Ironically (in the context of an error message saying data is "too long") I think the proximate cause of that error is no data
argument. If you give it the data
in the form of a dataframe, you still get an error but its not the same one as you are experiencing. When you plot the data, you get a rather bizarre set of values at least from a statistical distribution standpoint and it's not clear why you are trying to model this with this formula. Nonetheless, with those starting values and a dataframe argument to data, one sees results.
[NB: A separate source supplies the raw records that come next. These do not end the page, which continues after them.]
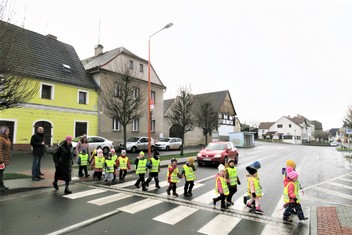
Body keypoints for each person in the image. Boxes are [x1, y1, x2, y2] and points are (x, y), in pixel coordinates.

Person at [0, 126, 11, 191]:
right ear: (3, 131)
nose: (8, 132)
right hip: (1, 160)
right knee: (0, 172)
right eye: (7, 131)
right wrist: (1, 160)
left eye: (8, 131)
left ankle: (1, 185)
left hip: (5, 159)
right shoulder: (1, 139)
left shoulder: (7, 138)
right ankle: (1, 185)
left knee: (1, 172)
> modelNL <- flexmix(y~x, k =2, data=data.frame(x=x,y=y),
+ model = FLXMRnlm(formula = y ~ a*x/(b+x),
+ family = "gaussian",
+ start = list(start1, start2)))
> modelNL
Call:
flexmix(formula = y ~ x, data = data.frame(x = x, y = y), k = 2, model = FLXMRnlm(formula = y ~
a * x/(b + x), family = "gaussian", start = list(start1, start2)))
Cluster sizes:
1 2
6664 13336
convergence after 20 iterations
> summary(modelNL)
Call:
flexmix(formula = y ~ x, data = data.frame(x = x, y = y), k = 2, model = FLXMRnlm(formula = y ~
a * x/(b + x), family = "gaussian", start = list(start1, start2)))
prior size post>0 ratio
Comp.1 0.436 6664 20000 0.333
Comp.2 0.564 13336 16306 0.818
'log Lik.' -91417.03 (df=7)
AIC: 182848.1 BIC: 182903.4
Most R regression functions first check for the matchng names in formulae within the data=
argument. Apparently this function fails when it needs to go out to the global environment to match formula tokens.
I tried a formula suggested by the plot of the data and get convergent results:
> modelNL <- flexmix(y~x, k =2, data=data.frame(x=x,y=y),
+ model = FLXMRnlm(formula = y ~ a*x*cos(x+b),
+ family = "gaussian",
+ start = list(start1, start2)))
> modelNL
Call:
flexmix(formula = y ~ x, data = data.frame(x = x, y = y), k = 2, model = FLXMRnlm(formula = y ~
a * x * cos(x + b), family = "gaussian", start = list(start1, start2)))
Cluster sizes:
1 2
9395 10605
convergence after 17 iterations
> summary(modelNL)
Call:
flexmix(formula = y ~ x, data = data.frame(x = x, y = y), k = 2, model = FLXMRnlm(formula = y ~
a * x * cos(x + b), family = "gaussian", start = list(start1, start2)))
prior size post>0 ratio
Comp.1 0.521 9395 18009 0.522
Comp.2 0.479 10605 13378 0.793
'log Lik.' -78659.85 (df=7)
AIC: 157333.7 BIC: 157389
The reduction in AIC seems huge compare to the first formula.